◆ Extracted entries ◆
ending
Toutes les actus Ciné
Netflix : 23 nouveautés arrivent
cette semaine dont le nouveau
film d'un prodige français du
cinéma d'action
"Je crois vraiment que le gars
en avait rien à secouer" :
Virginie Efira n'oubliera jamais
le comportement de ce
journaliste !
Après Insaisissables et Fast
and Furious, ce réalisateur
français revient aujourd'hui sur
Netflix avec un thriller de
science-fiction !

◆ Directive ◆
Copy out the lines from the first one through the line containing "and Furious, ce réalisateur", inclusive, substituting "Prime Video" for "Netflix" and leaving everything else unchanged.

◆ Response area ◆
ending
Toutes les actus Ciné
Prime Video : 23 nouveautés arrivent
cette semaine dont le nouveau
film d'un prodige français du
cinéma d'action
"Je crois vraiment que le gars
en avait rien à secouer" :
Virginie Efira n'oubliera jamais
le comportement de ce
journaliste !
Après Insaisissables et Fast
and Furious, ce réalisateur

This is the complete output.